This is a blog space in which I may periodically post with updates and news from my research fields, or affecting astronomy and our research activities in general. (Please bear with me whilst this website is being setup.)
For example, yesterday the second detection of a gravitational waves from a binary neutron star merger was announced by the LIGO-VIRGO collaboration. In contrast to the first binary neutron star merger GW170817, the event GW190425 (i.e. detected on the 25th April 2019) was not accompanied by multi-messenger detections across the electromagnetic spectrum, which just shows how lucky we were the first time.

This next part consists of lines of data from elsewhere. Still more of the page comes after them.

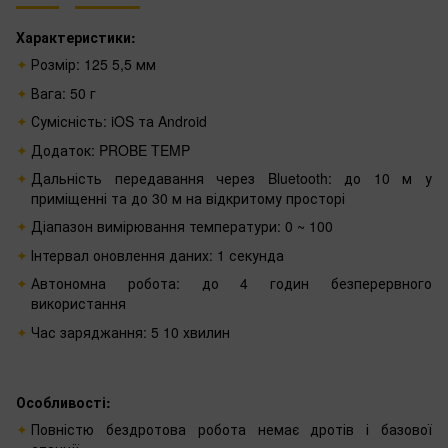
Характеристики:
Розмір: 125 5,5 мм
Вага: 50 г
Сумісність: iOS та Android
Додаток: PROBE TEMP
Дальність передавання через Bluetooth: до 10 м у
приміщенні та до 30 м на відкритому просторі
Діапазон вимірювання температури: 0 ~ 100
Інтервал оновлення даних: 1 секунда
Автономна робота: до 4 годин безперервного
використання
Час заряджання: 5 10 хвилин
Особливості:
Повністю бездротова робота немає дротів і базової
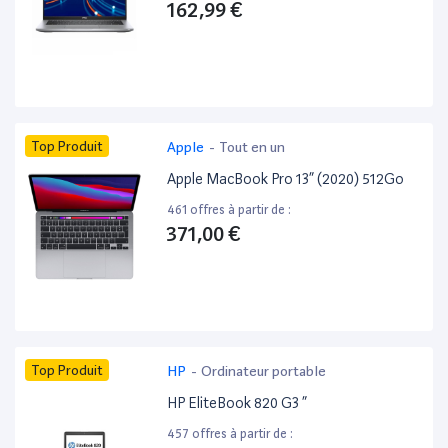
162,99 €
Top Produit
Apple
-
Tout en un
Apple MacBook Pro 13” (2020) 512Go
461 offres à partir de :
371,00 €
Top Produit
HP
-
Ordinateur portable
HP EliteBook 820 G3 ”
457 offres à partir de :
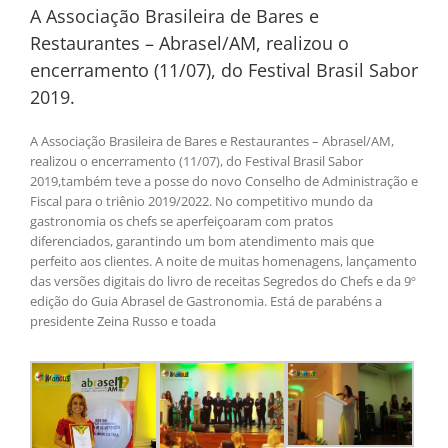
A Associação Brasileira de Bares e
Restaurantes – Abrasel/AM, realizou o
encerramento (11/07), do Festival Brasil Sabor
2019.
A Associação Brasileira de Bares e Restaurantes – Abrasel/AM,
realizou o encerramento (11/07), do Festival Brasil Sabor
2019,também teve a posse do novo Conselho de Administração e
Fiscal para o triênio 2019/2022. No competitivo mundo da
gastronomia os chefs se aperfeiçoaram com pratos
diferenciados, garantindo um bom atendimento mais que
perfeito aos clientes. A noite de muitas homenagens, lançamento
das versões digitais do livro de receitas Segredos do Chefs e da 9º
edição do Guia Abrasel de Gastronomia. Está de parabéns a
presidente Zeina Russo e toada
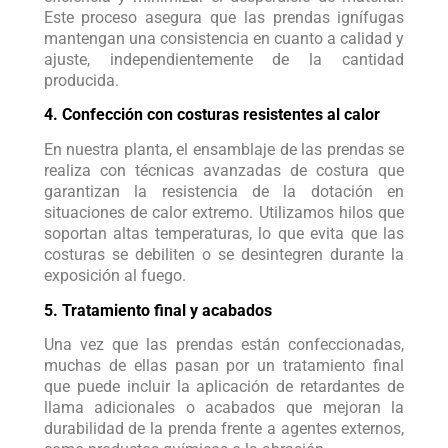
Este proceso asegura que las prendas ignífugas
mantengan una consistencia en cuanto a calidad y
ajuste, independientemente de la cantidad
producida.
4. Confección con costuras resistentes al calor
En nuestra planta, el ensamblaje de las prendas se
realiza con técnicas avanzadas de costura que
garantizan la resistencia de la dotación en
situaciones de calor extremo. Utilizamos hilos que
soportan altas temperaturas, lo que evita que las
costuras se debiliten o se desintegren durante la
exposición al fuego.
5. Tratamiento final y acabados
Una vez que las prendas están confeccionadas,
muchas de ellas pasan por un tratamiento final
que puede incluir la aplicación de retardantes de
llama adicionales o acabados que mejoran la
durabilidad de la prenda frente a agentes externos,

However, the total mass of GW190425 (3.4 solar masses) is somewhat larger than expected for a neutron star merger, so it might be possible that one of the progenitor objects was a black hole.
Accessible article
For researchers
In other news, the astronomy community has been somewhat alarmed by SpaceX’s Starlink satellites being highly reflective and leaving bright streaks across optical images.
Two articles explaining the issue can be found here and here.
No-one is contesting the potential benefits of such satellite constellations providing fast internet across the globe; however SpaceX is not alone and several companies plan to send up thousands of satellites in the near future. There are also remarkably few international regulations governing the use of space and especially optical brightness. It is worth remembering that space and our use of it is something that does not belong to a single nation or company and should not be exploited as such.
This case may be the perfect example of “being helpful” without first fully considering whether everyone’s idea of “help” is the same. If we do not become more careful about our use of space and the number of satellites sent up, the impact to astronomy and the future of humanity could be severe. More satellites can generate more space junk; if this is not cleaned up and becomes an unstoppable cascade we may become prisoners on our own planet and unable to send up more satellites. A problem for GPS, weather forecasting and telecommunications.
For astronomy, such a situation could prohibit future instruments being sent into space, with the existing satellites simultaneously ruining the images of the cosmos from ground-based telescopes.
For now, there is still time to take action against such a scenario ever materialising.